The split between China and USSR happens only after Stalin’s death. And, to put it in a simple way, it happens precisely because the CPSU, then already led by Krustchev, broke away with the so-called “Stalinism” (officializing that move on the famous XXth Congress, in 1956). The same happened with Enver Hoxha’s Albania, as well. Mao and maoism still claim, to this day, the legacy of Stalin and see him as an example of a leader. Not the opposite, as you stated.
My main critique to this specific podcast goes to the way you do not differentiate, by means of contextualizing, the different steps and stages of the Soviet history. Even without going into specifics (like the difference between what were the first Soviet months and what happened after 1921), but there’s a huge difference – starting on ideologicaly terms – between Stalin’s years and, say, Krustchev’s years.

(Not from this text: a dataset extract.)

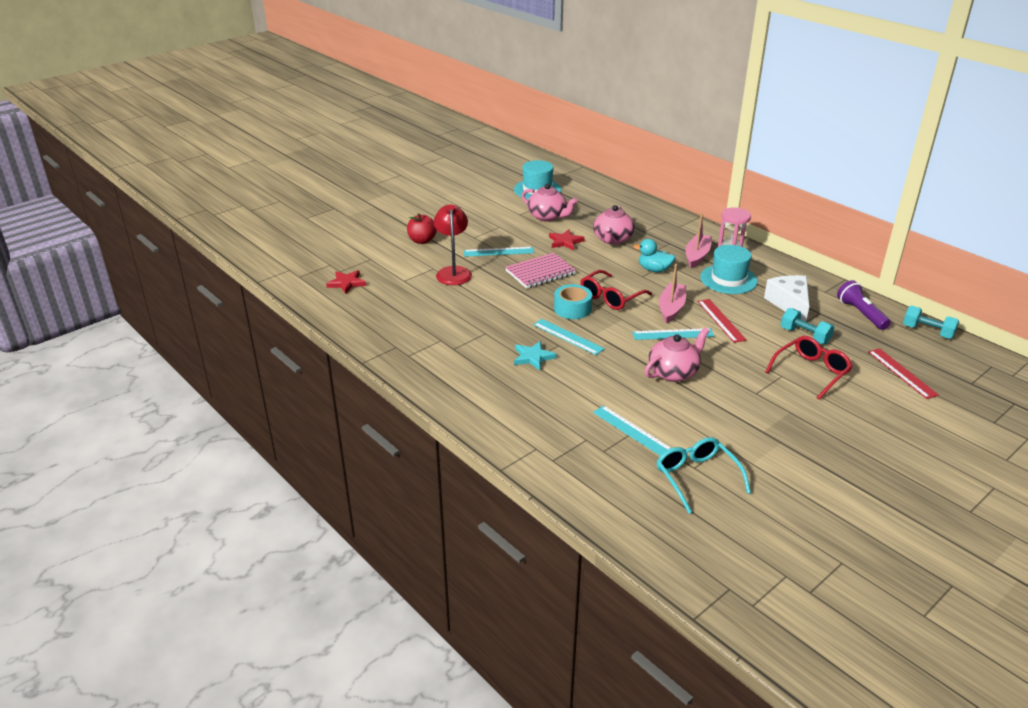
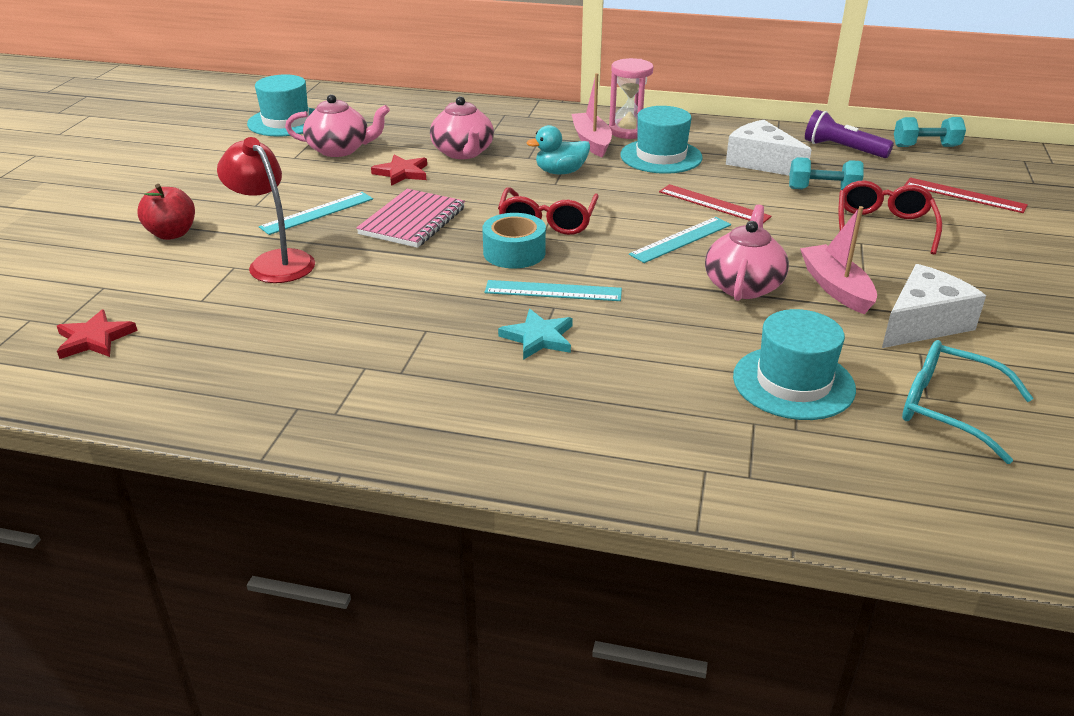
camera: 35 degrees left, 0 degrees up
turquoise ruler [593,405,671,456] -> turquoise hat [733,309,856,420]
pink boat [659,264,686,324] -> pink boat moved to [800,206,877,314]
none -> white cheese [882,264,986,348]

I agree with more or less all of your criticisms here, especially in regards to the split between China and the USSR – that was an error. The only thing I would say in my defense is that I didn’t have time to get into the details of Soviet leadership based on the episode’s scope. I might have approached that differently now, but I simply didn’t have the time to clarify as much as I perhaps should have. I wouldn’t mind revisiting the USSR at some point, though.
I’ll also mention that as I’m doing the Chinese Communist Revolution right now, I’ve made a point of correcting the error about the split between the USSR and China there. I know it’s three years late, but hopefully better late than never!